Translations are stored as ICU MessageFormat source strings. Every write path validates the source before persisting so bad syntax never reaches the database. IcuValidator (in :backend:service, package io.translately.service.translations) is the single entry point.

Introduced by T203 (#44) in Phase 2.

Contract

val result: ValidationResult = icuValidator.validate(source, locale)
if (!result.ok) {
    // result.errors is a list of ValidationError(line, col, message, severity)
}
  • source: String — the ICU MessageFormat source as typed by the translator or pulled from an import.
  • locale: java.util.Locale — currently unused; accepted so future WARNING tiers can diff the plural branches against the locale’s CLDR plural keywords.
  • Return value — a ValidationResult with a derived ok flag and a list of structured ValidationErrors. Empty list ⇔ ok = true.

Empty or blank sources are valid. The TranslationState enum on the Translation entity gates export; the validator only rejects malformed input, not empty rows.

What the validator checks

Check Rationale
Full ICU grammar — arguments, plural / selectordinal / select, apostrophe escapes, nested branches Parse via com.ibm.icu.text.MessagePattern rather than MessageFormat because MessagePattern’s parse exceptions carry a source offset we can turn into a line+column.
Missing other branch in plural / selectordinal / select MessagePattern enforces this at parse time — we catch the resulting IllegalArgumentException and surface it as a structured error. CLDR requires other on every selector.
Unknown SIMPLE argument types ({x, bogusType}) Parses cleanly at the grammar level but blows up at format time. Catching here lets the editor mark the problem as the user types. Accepted types: number, date, time, spellout, ordinal, duration.

What the validator does NOT check (on purpose)

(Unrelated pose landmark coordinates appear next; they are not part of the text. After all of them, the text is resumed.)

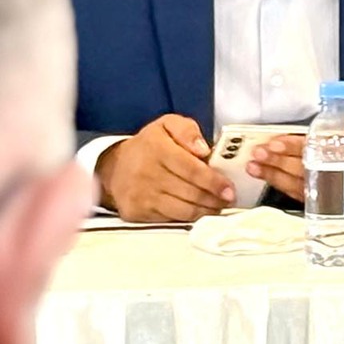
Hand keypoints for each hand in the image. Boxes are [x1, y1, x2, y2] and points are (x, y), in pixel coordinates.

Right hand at [96, 114, 232, 221]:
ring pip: (182, 210)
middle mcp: (147, 174)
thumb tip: (203, 149)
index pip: (191, 169)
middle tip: (229, 199)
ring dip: (205, 211)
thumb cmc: (148, 145)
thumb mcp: (167, 125)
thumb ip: (188, 130)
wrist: (114, 167)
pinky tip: (198, 211)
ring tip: (218, 207)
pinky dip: (188, 217)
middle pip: (190, 192)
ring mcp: (141, 196)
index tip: (229, 189)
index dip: (213, 182)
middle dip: (214, 198)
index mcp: (157, 148)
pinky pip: (170, 219)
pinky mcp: (136, 212)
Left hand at [249, 101, 343, 200]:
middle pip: (304, 169)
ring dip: (274, 175)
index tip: (278, 142)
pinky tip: (264, 175)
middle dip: (279, 161)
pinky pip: (298, 192)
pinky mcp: (322, 196)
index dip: (297, 147)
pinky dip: (279, 184)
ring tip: (254, 165)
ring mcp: (330, 189)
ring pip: (297, 184)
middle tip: (260, 152)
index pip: (320, 151)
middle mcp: (340, 175)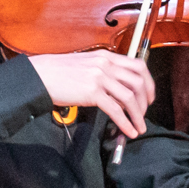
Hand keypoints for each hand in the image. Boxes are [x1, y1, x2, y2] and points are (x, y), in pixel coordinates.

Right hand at [29, 48, 155, 142]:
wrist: (39, 75)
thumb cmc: (58, 72)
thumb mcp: (87, 65)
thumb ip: (105, 73)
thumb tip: (119, 91)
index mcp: (106, 57)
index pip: (138, 66)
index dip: (149, 83)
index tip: (149, 96)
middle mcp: (106, 65)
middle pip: (139, 82)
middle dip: (146, 101)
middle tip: (145, 113)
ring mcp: (99, 78)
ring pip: (130, 98)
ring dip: (138, 115)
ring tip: (139, 126)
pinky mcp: (92, 92)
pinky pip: (116, 110)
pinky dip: (125, 122)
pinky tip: (128, 131)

  • Cross-translation argument consistency. “Does the German translation use the same {name} argument the English one does?” — belongs on a key-level diff, not a per-cell validator.
  • Locale-specific plural coverage. A Russian translation that supplies only one + other is technically under-specified (Russian needs few + many). Authors routinely ship half-translated cells during a translation sprint; making this an ERROR would gate save on every keystroke. Tracked as a future WARNING once the Severity pipeline lights up in T207.

Library

com.ibm.icu:icu4j:76.1. ICU is a Unicode-consortium permissive licence, MIT-compatible. No other ICU/CLDR dep is pulled in — this is the full tree-shaken package.

Where it’s consumed

  • Editor autosave (T207) — validates each keystroke batch on the webapp’s PUT path before persisting. Errors surface via CodeMirror 6’s linter lane.
  • JSON importer (T301) — validates every incoming translation value; bad ICU aborts the import job with a structured per-row error list.

Tests

  • backend/service/src/test/kotlin/io/translately/service/translations/IcuValidatorTest.kt — 17 cases covering happy path + Unicode/emoji + empty/blank, CLDR plural sets (English + Russian + Serbian), missing-other rejection on plural / selectordinal / select, unknown arg type, malformed single- and multi-line source with line+col recovery, nested plural-in-select, and nested errors surfaced inside well-formed outer structures.

No integration test is needed — the validator is a pure function and doesn’t touch the database.

Changelog

First shipped in [Unreleased] under T203 (#44).